22. Computers are also being used increasingly in problems of engineering design. Indeed, without extensive computer analysis the design and optimization of a modern nuclear power station, for example, would be virtually impossible. In many problems, such as in aiding medical diagnosis, in automatic translation, and in information retrieval, the potentialities of computer applications are as yet only beginning to be fully appreciated. From experience of how the use of computers has already revolutionised the physical and engineering sciences, however, it is certain that these new applications will also have profound effects in their respective fields.

23. The use of computers is equally important in more theoretical studies such as, for example, the structure of atoms, molecules, liquids and solids; the study of chemical kinetics; the origin of the elements and the evolution of stars and stellar systems; and more recently in the development of models of the nervous system, especially the brain.

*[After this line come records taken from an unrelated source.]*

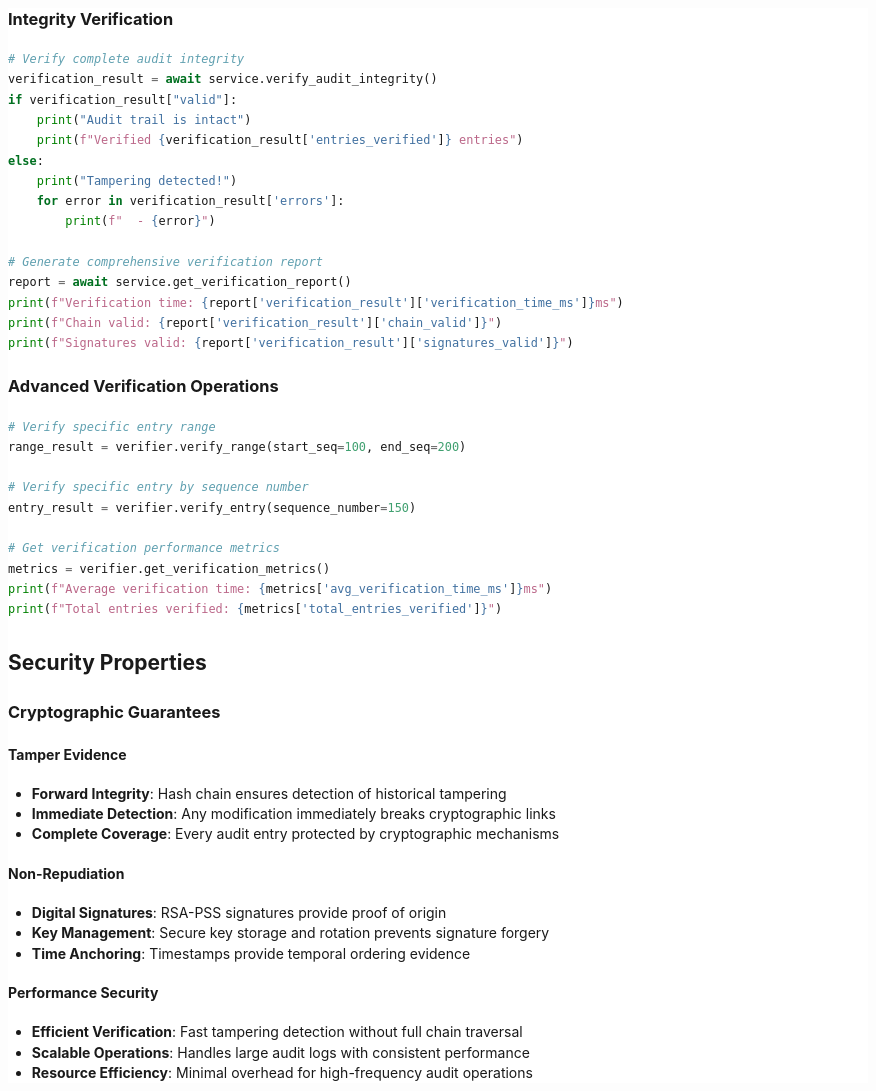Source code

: ### Integrity Verification
```python
# Verify complete audit integrity
verification_result = await service.verify_audit_integrity()
if verification_result["valid"]:
    print("Audit trail is intact")
    print(f"Verified {verification_result['entries_verified']} entries")
else:
    print("Tampering detected!")
    for error in verification_result['errors']:
        print(f"  - {error}")

# Generate comprehensive verification report
report = await service.get_verification_report()
print(f"Verification time: {report['verification_result']['verification_time_ms']}ms")
print(f"Chain valid: {report['verification_result']['chain_valid']}")
print(f"Signatures valid: {report['verification_result']['signatures_valid']}")
```

### Advanced Verification Operations
```python
# Verify specific entry range
range_result = verifier.verify_range(start_seq=100, end_seq=200)

# Verify specific entry by sequence number
entry_result = verifier.verify_entry(sequence_number=150)

# Get verification performance metrics
metrics = verifier.get_verification_metrics()
print(f"Average verification time: {metrics['avg_verification_time_ms']}ms")
print(f"Total entries verified: {metrics['total_entries_verified']}")
```

## Security Properties

### Cryptographic Guarantees

#### Tamper Evidence
- **Forward Integrity**: Hash chain ensures detection of historical tampering
- **Immediate Detection**: Any modification immediately breaks cryptographic links
- **Complete Coverage**: Every audit entry protected by cryptographic mechanisms

#### Non-Repudiation
- **Digital Signatures**: RSA-PSS signatures provide proof of origin
- **Key Management**: Secure key storage and rotation prevents signature forgery
- **Time Anchoring**: Timestamps provide temporal ordering evidence

#### Performance Security
- **Efficient Verification**: Fast tampering detection without full chain traversal
- **Scalable Operations**: Handles large audit logs with consistent performance
- **Resource Efficiency**: Minimal overhead for high-frequency audit operations
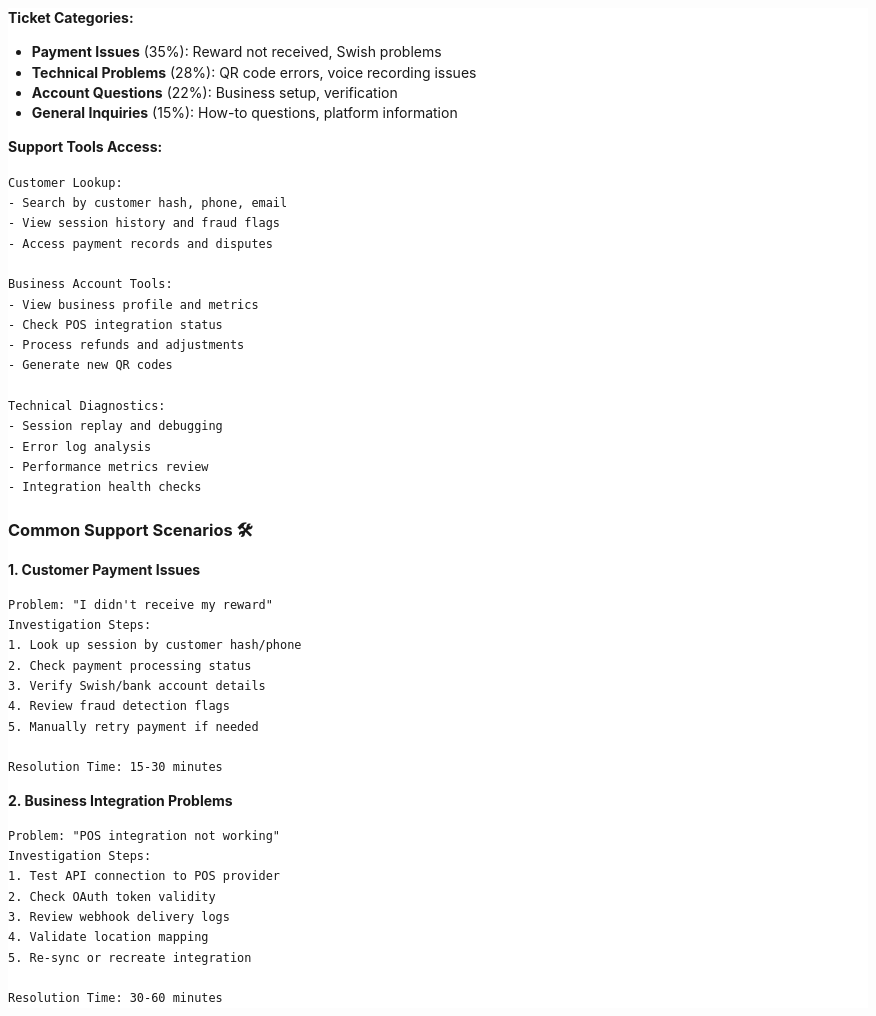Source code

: **Ticket Categories:**
- **Payment Issues** (35%): Reward not received, Swish problems
- **Technical Problems** (28%): QR code errors, voice recording issues  
- **Account Questions** (22%): Business setup, verification
- **General Inquiries** (15%): How-to questions, platform information

**Support Tools Access:**
```
Customer Lookup:
- Search by customer hash, phone, email
- View session history and fraud flags  
- Access payment records and disputes

Business Account Tools:
- View business profile and metrics
- Check POS integration status
- Process refunds and adjustments
- Generate new QR codes

Technical Diagnostics:
- Session replay and debugging
- Error log analysis
- Performance metrics review
- Integration health checks
```

### Common Support Scenarios 🛠️

**1. Customer Payment Issues**
```
Problem: "I didn't receive my reward"
Investigation Steps:
1. Look up session by customer hash/phone
2. Check payment processing status
3. Verify Swish/bank account details
4. Review fraud detection flags
5. Manually retry payment if needed

Resolution Time: 15-30 minutes
```

**2. Business Integration Problems**
```  
Problem: "POS integration not working"
Investigation Steps:
1. Test API connection to POS provider
2. Check OAuth token validity
3. Review webhook delivery logs
4. Validate location mapping
5. Re-sync or recreate integration

Resolution Time: 30-60 minutes
```
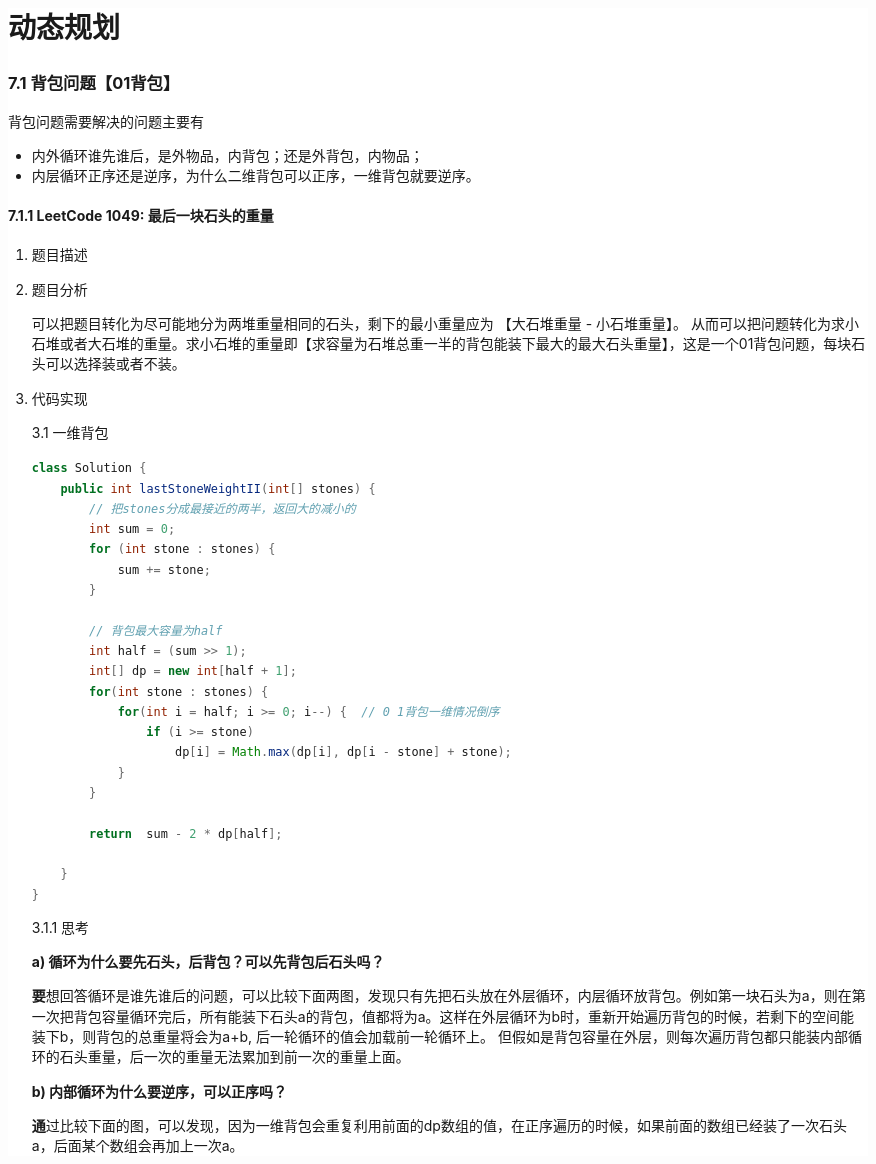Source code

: # 动态规划

### 7.1 背包问题【01背包】

背包问题需要解决的问题主要有

* 内外循环谁先谁后，是外物品，内背包；还是外背包，内物品；
* 内层循环正序还是逆序，为什么二维背包可以正序，一维背包就要逆序。

#### 7.1.1 LeetCode 1049: 最后一块石头的重量

1. 题目描述
2.  题目分析

    可以把题目转化为尽可能地分为两堆重量相同的石头，剩下的最小重量应为 【大石堆重量 - 小石堆重量】。 从而可以把问题转化为求小石堆或者大石堆的重量。求小石堆的重量即【求容量为石堆总重一半的背包能装下最大的最大石头重量】，这是一个01背包问题，每块石头可以选择装或者不装。
3.  代码实现

    3.1 一维背包

    ```java
    class Solution {
        public int lastStoneWeightII(int[] stones) {
            // 把stones分成最接近的两半，返回大的减小的
            int sum = 0;
            for (int stone : stones) {
                sum += stone;
            }

            // 背包最大容量为half
            int half = (sum >> 1);
            int[] dp = new int[half + 1];
            for(int stone : stones) {
                for(int i = half; i >= 0; i--) {  // 0 1背包一维情况倒序
                    if (i >= stone)
                        dp[i] = Math.max(dp[i], dp[i - stone] + stone);
                }
            }

            return  sum - 2 * dp[half];

        }
    }
    ```

    3.1.1 思考

    **a) 循环为什么要先石头，后背包？可以先背包后石头吗？**

    ​ **要**想回答循环是谁先谁后的问题，可以比较下面两图，发现只有先把石头放在外层循环，内层循环放背包。例如第一块石头为a，则在第一次把背包容量循环完后，所有能装下石头a的背包，值都将为a。这样在外层循环为b时，重新开始遍历背包的时候，若剩下的空间能装下b，则背包的总重量将会为a+b, 后一轮循环的值会加载前一轮循环上。 但假如是背包容量在外层，则每次遍历背包都只能装内部循环的石头重量，后一次的重量无法累加到前一次的重量上面。

    **b) 内部循环为什么要逆序，可以正序吗？**

    ​ **通**过比较下面的图，可以发现，因为一维背包会重复利用前面的dp数组的值，在正序遍历的时候，如果前面的数组已经装了一次石头a，后面某个数组会再加上一次a。
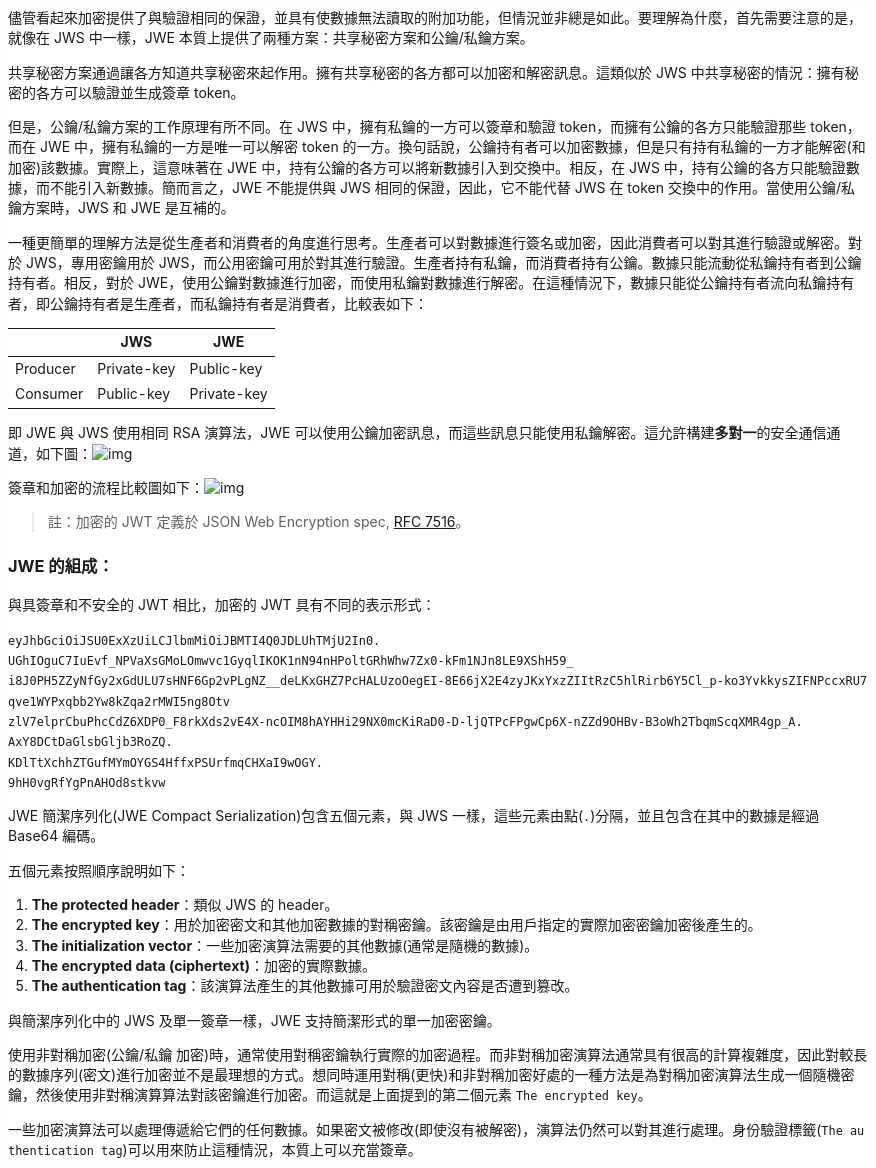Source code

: 儘管看起來加密提供了與驗證相同的保證，並具有使數據無法讀取的附加功能，但情況並非總是如此。要理解為什麼，首先需要注意的是，就像在 JWS 中一樣，JWE 本質上提供了兩種方案：共享秘密方案和公鑰/私鑰方案。

共享秘密方案通過讓各方知道共享秘密來起作用。擁有共享秘密的各方都可以加密和解密訊息。這類似於 JWS 中共享秘密的情況：擁有秘密的各方可以驗證並生成簽章 token。

但是，公鑰/私鑰方案的工作原理有所不同。在 JWS 中，擁有私鑰的一方可以簽章和驗證 token，而擁有公鑰的各方只能驗證那些 token，而在 JWE 中，擁有私鑰的一方是唯一可以解密 token 的一方。換句話說，公鑰持有者可以加密數據，但是只有持有私鑰的一方才能解密(和加密)該數據。實際上，這意味著在 JWE 中，持有公鑰的各方可以將新數據引入到交換中。相反，在 JWS 中，持有公鑰的各方只能驗證數據，而不能引入新數據。簡而言之，JWE 不能提供與 JWS 相同的保證，因此，它不能代替 JWS 在 token 交換中的作用。當使用公鑰/私鑰方案時，JWS 和 JWE 是互補的。

一種更簡單的理解方法是從生產者和消費者的角度進行思考。生產者可以對數據進行簽名或加密，因此消費者可以對其進行驗證或解密。對於 JWS，專用密鑰用於 JWS，而公用密鑰可用於對其進行驗證。生產者持有私鑰，而消費者持有公鑰。數據只能流動從私鑰持有者到公鑰持有者。相反，對於 JWE，使用公鑰對數據進行加密，而使用私鑰對數據進行解密。在這種情況下，數據只能從公鑰持有者流向私鑰持有者，即公鑰持有者是生產者，而私鑰持有者是消費者，比較表如下：

|          | JWS         | JWE         |
| -------- | ----------- | ----------- |
| Producer | Private-key | Public-key  |
| Consumer | Public-key  | Private-key |

即 JWE 與 JWS 使用相同 RSA 演算法，JWE 可以使用公鑰加密訊息，而這些訊息只能使用私鑰解密。這允許構建**多對一**的安全通信通道，如下圖：![img](https://i.imgur.com/9Z902kZ.png)

簽章和加密的流程比較圖如下：![img](https://i.imgur.com/v68jLOn.png)

> 註：加密的 JWT 定義於 JSON Web Encryption spec, [RFC 7516](https://tools.ietf.org/html/rfc7516)。

### JWE 的組成：

與具簽章和不安全的 JWT 相比，加密的 JWT 具有不同的表示形式：

```md
eyJhbGciOiJSU0ExXzUiLCJlbmMiOiJBMTI4Q0JDLUhTMjU2In0.
UGhIOguC7IuEvf_NPVaXsGMoLOmwvc1GyqlIKOK1nN94nHPoltGRhWhw7Zx0-kFm1NJn8LE9XShH59_
i8J0PH5ZZyNfGy2xGdULU7sHNF6Gp2vPLgNZ__deLKxGHZ7PcHALUzoOegEI-8E66jX2E4zyJKxYxzZIItRzC5hlRirb6Y5Cl_p-ko3YvkkysZIFNPccxRU7qve1WYPxqbb2Yw8kZqa2rMWI5ng8Otv
zlV7elprCbuPhcCdZ6XDP0_F8rkXds2vE4X-ncOIM8hAYHHi29NX0mcKiRaD0-D-ljQTPcFPgwCp6X-nZZd9OHBv-B3oWh2TbqmScqXMR4gp_A.
AxY8DCtDaGlsbGljb3RoZQ.
KDlTtXchhZTGufMYmOYGS4HffxPSUrfmqCHXaI9wOGY.
9hH0vgRfYgPnAHOd8stkvw
```

JWE 簡潔序列化(JWE Compact Serialization)包含五個元素，與 JWS 一樣，這些元素由點(`.`)分隔，並且包含在其中的數據是經過 Base64 編碼。

五個元素按照順序說明如下：

1. **The protected header**：類似 JWS 的 header。
2. **The encrypted key**：用於加密密文和其他加密數據的對稱密鑰。該密鑰是由用戶指定的實際加密密鑰加密後產生的。
3. **The initialization vector**：一些加密演算法需要的其他數據(通常是隨機的數據)。
4. **The encrypted data (ciphertext)**：加密的實際數據。
5. **The authentication tag**：該演算法產生的其他數據可用於驗證密文內容是否遭到篡改。

與簡潔序列化中的 JWS 及單一簽章一樣，JWE 支持簡潔形式的單一加密密鑰。

使用非對稱加密(公鑰/私鑰 加密)時，通常使用對稱密鑰執行實際的加密過程。而非對稱加密演算法通常具有很高的計算複雜度，因此對較長的數據序列(密文)進行加密並不是最理想的方式。想同時運用對稱(更快)和非對稱加密好處的一種方法是為對稱加密演算法生成一個隨機密鑰，然後使用非對稱演算算法對該密鑰進行加密。而這就是上面提到的第二個元素 `The encrypted key`。

一些加密演算法可以處理傳遞給它們的任何數據。如果密文被修改(即使沒有被解密)，演算法仍然可以對其進行處理。身份驗證標籤(`The authentication tag`)可以用來防止這種情況，本質上可以充當簽章。
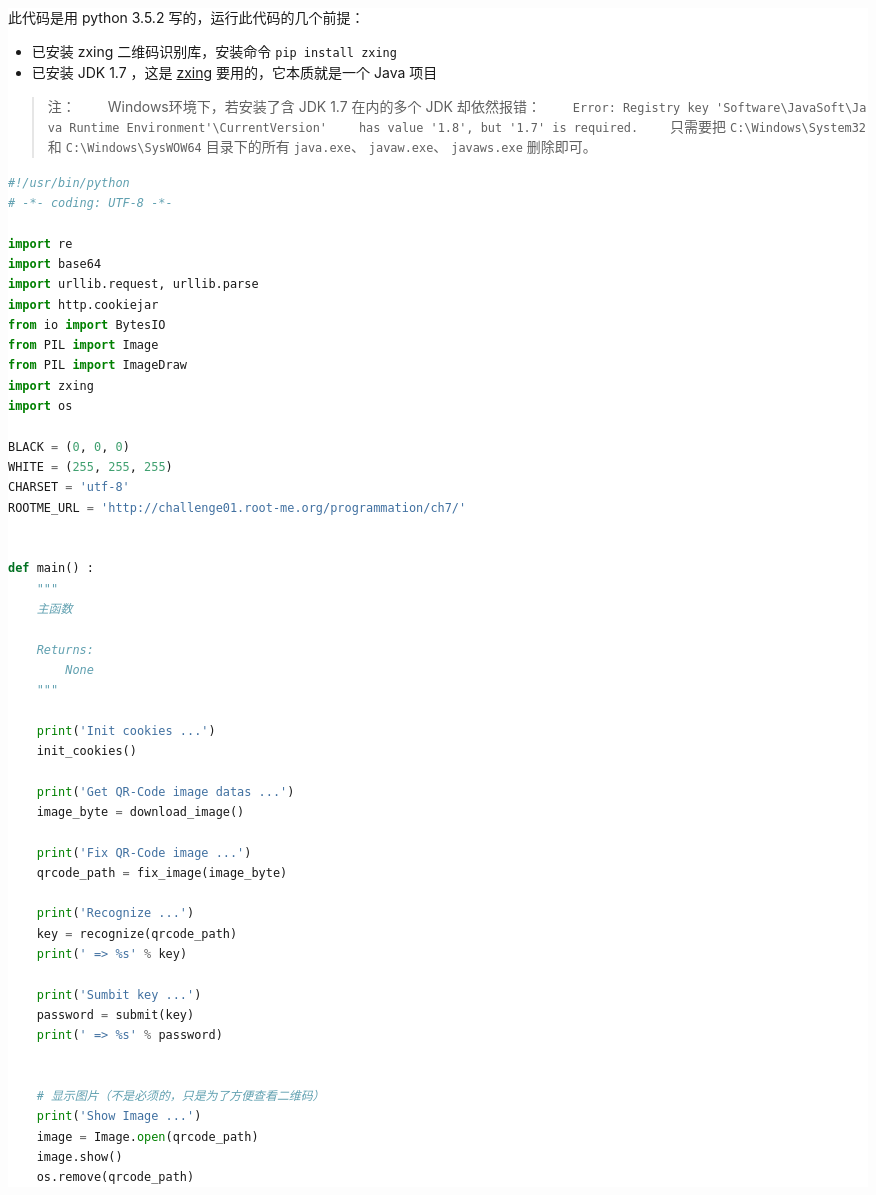 此代码是用 python 3.5.2 写的，运行此代码的几个前提：

- 已安装 zxing 二维码识别库，安装命令 `pip install zxing`
- 已安装 JDK 1.7 ，这是 [zxing](https://github.com/zxing/zxing) 要用的，它本质就是一个 Java 项目

> 注：
　　Windows环境下，若安装了含 JDK 1.7 在内的多个 JDK 却依然报错：
　　`Error: Registry key 'Software\JavaSoft\Java Runtime Environment'\CurrentVersion'`
 　　`has value '1.8', but '1.7' is required.`
　　只需要把 `C:\Windows\System32` 和 `C:\Windows\SysWOW64` 目录下的所有 `java.exe`、 `javaw.exe`、 `javaws.exe` 删除即可。


```python
#!/usr/bin/python
# -*- coding: UTF-8 -*-

import re
import base64
import urllib.request, urllib.parse
import http.cookiejar
from io import BytesIO
from PIL import Image
from PIL import ImageDraw
import zxing
import os

BLACK = (0, 0, 0)
WHITE = (255, 255, 255)
CHARSET = 'utf-8'
ROOTME_URL = 'http://challenge01.root-me.org/programmation/ch7/'


def main() :
    """
    主函数

    Returns:
        None
    """

    print('Init cookies ...')
    init_cookies()

    print('Get QR-Code image datas ...')
    image_byte = download_image()

    print('Fix QR-Code image ...')
    qrcode_path = fix_image(image_byte)

    print('Recognize ...')
    key = recognize(qrcode_path)
    print(' => %s' % key)

    print('Sumbit key ...')
    password = submit(key)
    print(' => %s' % password)


    # 显示图片（不是必须的，只是为了方便查看二维码）
    print('Show Image ...')
    image = Image.open(qrcode_path)
    image.show()
    os.remove(qrcode_path)


```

24. The development of computers and of computer techniques is an inter-disciplinary activity requiring the participation of specialists in many different branches of mathematics, physics and electrical engineering. Much of the early development work during the late 1940's was carried out in the Universities of Cambridge, London and Manchester, and at the National Physical Laboratory; British Universities and research institutions continue to make major contributions to the development of computer technology. Equipment and techniques required for fundamental research work are frequently more advanced than those required in other applications so that the use of computers for research provides an important stimulus for the development of novel and more powerful techniques. Now that the gap between the business computer and the research computer is narrowing this stimulus is likely to become of increasing importance.

25. Electronic computers are thus not at all the research equipment of a small body of workers in a narrow field of specialization; they have become essential tools in the work of a large proportion of workers in Universities, in research laboratories, and in industry. Equally an understanding of computers and their applications must be given to many undergraduates whose lives and careers will be affected in varying degree as the use of computers in government, commerce, medicine, industry and research continues to grow.

26. Many Universities have Departments of Computer Science which, in addition to providing a computer service, give regular postgraduate courses of instruction in machine computation, as do certain of the laboratories of the Research Councils. Not a few university departments, especially in engineering, have already recognised computation as a necessary part of an undergraduate course, comparable in importance for the engineer to the use of machine tools or the drawing board. Increasing numbers of graduates with some knowledge of computation are required for research, for industrial design and for managerial posts, in addition to the smaller but significant numbers of specialists required to work in the computer industry and to manage computer installations.

27. If the Universities and the Research Councils are to prosecute advanced research effectively, contribute to the development of computer technology, and provide training in computer science, they must be provided with computer facilities on a more adequate and rational basis than has been the case in the past. The present Report is primarily concerned with making a realistic assessment of their needs for the next few years and of how the needs might most expediently be met.